What is your reaction to the argument that the income tax reform is about global economy incentives that are competing for investments?
It is true that in the global economy there is competition over investments that finds expression also in the rate of taxes, but Israel has overstepped the mark to a great extent from this point of view, beyond what is considered reasonable from the economic point of view or fair from the moral point of view. I will rely on the top people, at least in public perception: [Bank of Israel Governor] Stanley Fischer, together with the Finance Ministry, contrary to Prime Minister Benjamin Netanyahu's position, say that the trend of reducing taxes must be stopped. One cannot suspect the governor of the Bank of Israel of being interested in having investors flee from Israel to other places.

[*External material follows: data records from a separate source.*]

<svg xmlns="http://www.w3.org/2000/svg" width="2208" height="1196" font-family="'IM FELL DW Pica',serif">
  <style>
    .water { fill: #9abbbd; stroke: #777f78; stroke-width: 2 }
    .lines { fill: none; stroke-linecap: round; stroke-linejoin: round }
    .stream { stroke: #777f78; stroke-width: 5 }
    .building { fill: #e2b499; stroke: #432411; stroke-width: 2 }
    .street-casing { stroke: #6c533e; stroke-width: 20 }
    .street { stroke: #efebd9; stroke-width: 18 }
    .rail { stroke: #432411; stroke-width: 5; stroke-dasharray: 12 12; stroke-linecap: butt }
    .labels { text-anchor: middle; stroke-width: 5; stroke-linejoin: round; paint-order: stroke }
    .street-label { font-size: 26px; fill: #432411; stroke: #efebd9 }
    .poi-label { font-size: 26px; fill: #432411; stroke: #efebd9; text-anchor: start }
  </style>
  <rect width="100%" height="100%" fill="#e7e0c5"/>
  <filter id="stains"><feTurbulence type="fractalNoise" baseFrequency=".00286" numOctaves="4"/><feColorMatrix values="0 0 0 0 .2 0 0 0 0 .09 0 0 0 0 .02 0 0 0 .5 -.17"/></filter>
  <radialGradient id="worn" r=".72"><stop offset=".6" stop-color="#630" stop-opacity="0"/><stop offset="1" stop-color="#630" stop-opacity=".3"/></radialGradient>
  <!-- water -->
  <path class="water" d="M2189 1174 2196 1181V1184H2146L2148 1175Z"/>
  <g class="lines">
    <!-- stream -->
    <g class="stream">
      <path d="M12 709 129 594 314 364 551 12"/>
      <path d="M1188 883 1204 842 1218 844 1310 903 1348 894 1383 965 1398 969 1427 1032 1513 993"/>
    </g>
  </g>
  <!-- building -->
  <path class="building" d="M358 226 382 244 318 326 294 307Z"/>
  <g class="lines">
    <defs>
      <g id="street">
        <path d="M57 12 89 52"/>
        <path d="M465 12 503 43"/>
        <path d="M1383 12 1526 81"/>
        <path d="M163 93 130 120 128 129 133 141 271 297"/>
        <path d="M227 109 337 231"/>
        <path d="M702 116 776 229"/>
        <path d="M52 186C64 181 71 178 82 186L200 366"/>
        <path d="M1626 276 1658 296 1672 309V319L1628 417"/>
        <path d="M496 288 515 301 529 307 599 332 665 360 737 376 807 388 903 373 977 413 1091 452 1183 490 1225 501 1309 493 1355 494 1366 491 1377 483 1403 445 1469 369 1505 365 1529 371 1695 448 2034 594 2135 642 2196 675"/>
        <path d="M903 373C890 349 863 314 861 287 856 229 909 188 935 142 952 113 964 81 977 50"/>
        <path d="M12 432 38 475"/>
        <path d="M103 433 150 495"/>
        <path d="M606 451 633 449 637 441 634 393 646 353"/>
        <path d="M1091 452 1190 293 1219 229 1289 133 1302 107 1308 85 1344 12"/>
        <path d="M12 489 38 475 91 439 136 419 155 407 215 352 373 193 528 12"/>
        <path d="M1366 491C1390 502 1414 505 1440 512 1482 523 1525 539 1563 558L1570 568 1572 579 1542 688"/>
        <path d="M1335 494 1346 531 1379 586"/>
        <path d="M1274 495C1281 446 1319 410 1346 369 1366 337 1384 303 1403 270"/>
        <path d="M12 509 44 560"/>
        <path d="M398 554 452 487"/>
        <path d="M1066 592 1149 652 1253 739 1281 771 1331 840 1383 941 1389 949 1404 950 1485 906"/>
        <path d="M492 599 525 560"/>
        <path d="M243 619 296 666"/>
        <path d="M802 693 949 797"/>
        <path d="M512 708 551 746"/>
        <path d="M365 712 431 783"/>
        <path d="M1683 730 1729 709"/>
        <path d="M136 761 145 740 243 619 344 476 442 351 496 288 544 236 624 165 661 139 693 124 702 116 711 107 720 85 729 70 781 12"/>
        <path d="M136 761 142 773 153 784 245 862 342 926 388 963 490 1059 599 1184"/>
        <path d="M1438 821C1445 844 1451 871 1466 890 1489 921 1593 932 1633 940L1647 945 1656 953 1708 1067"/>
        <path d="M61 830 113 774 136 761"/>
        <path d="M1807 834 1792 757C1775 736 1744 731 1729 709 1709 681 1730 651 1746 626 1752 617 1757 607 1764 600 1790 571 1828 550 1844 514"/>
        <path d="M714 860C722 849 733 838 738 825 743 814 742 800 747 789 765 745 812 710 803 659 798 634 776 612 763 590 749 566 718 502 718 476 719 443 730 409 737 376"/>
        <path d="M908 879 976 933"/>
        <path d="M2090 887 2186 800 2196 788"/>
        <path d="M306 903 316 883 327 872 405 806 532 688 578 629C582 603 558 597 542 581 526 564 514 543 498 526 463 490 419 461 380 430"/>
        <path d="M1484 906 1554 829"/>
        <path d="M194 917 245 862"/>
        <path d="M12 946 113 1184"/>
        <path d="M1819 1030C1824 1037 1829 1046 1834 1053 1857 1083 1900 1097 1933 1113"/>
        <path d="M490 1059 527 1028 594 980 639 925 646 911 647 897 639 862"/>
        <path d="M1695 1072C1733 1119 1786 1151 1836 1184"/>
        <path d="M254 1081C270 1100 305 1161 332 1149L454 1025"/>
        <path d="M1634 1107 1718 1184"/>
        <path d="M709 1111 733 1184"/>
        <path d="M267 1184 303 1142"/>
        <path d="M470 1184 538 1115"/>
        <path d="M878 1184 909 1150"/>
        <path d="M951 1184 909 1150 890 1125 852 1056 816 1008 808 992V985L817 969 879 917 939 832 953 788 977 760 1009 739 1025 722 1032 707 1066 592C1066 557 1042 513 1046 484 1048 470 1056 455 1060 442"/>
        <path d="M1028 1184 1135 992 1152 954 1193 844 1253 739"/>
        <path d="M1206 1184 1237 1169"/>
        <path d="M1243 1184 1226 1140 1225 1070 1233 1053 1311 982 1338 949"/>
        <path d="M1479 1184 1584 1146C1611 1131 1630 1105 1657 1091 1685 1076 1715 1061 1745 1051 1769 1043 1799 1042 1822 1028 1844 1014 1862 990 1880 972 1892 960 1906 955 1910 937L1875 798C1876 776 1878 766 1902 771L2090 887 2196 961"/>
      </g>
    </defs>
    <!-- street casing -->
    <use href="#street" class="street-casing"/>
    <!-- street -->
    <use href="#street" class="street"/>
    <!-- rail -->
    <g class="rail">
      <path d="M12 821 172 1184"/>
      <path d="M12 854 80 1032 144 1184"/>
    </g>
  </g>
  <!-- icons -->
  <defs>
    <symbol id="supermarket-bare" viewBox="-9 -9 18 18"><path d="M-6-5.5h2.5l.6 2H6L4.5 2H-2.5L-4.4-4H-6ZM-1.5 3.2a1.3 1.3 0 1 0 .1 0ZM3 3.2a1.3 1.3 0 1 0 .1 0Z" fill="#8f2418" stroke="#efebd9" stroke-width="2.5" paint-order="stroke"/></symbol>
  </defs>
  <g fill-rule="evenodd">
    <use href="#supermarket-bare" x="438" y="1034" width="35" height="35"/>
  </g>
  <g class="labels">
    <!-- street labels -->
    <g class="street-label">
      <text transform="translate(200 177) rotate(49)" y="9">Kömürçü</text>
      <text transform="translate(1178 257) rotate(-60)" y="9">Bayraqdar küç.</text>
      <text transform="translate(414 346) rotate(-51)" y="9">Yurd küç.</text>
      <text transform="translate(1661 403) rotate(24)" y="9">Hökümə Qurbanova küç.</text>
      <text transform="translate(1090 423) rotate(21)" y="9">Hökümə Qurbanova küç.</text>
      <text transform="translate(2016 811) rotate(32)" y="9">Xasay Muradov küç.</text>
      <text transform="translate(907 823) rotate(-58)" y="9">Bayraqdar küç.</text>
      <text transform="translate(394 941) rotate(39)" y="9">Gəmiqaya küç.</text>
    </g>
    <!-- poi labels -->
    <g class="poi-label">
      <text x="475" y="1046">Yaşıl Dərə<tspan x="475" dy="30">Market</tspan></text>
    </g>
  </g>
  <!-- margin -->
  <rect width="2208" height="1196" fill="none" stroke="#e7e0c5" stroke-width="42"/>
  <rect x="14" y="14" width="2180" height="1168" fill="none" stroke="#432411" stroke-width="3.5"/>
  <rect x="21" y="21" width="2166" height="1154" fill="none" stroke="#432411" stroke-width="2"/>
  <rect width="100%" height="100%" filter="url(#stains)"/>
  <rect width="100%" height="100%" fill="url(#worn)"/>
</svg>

From this point of view, even people who are conservative and neoliberal have come to the conclusion that there is a wild exaggeration here with regard to cutting taxes both to companies and to individuals. So in this respect, the threat in the scary scenario - that if company tax is not lowered by a few percent then all the foreign investors will head for Ben-Gurion airport - this scenario is baseless. The foreign investors come to Israel not only because of one less or more percentage of tax, but for all kinds of reasons.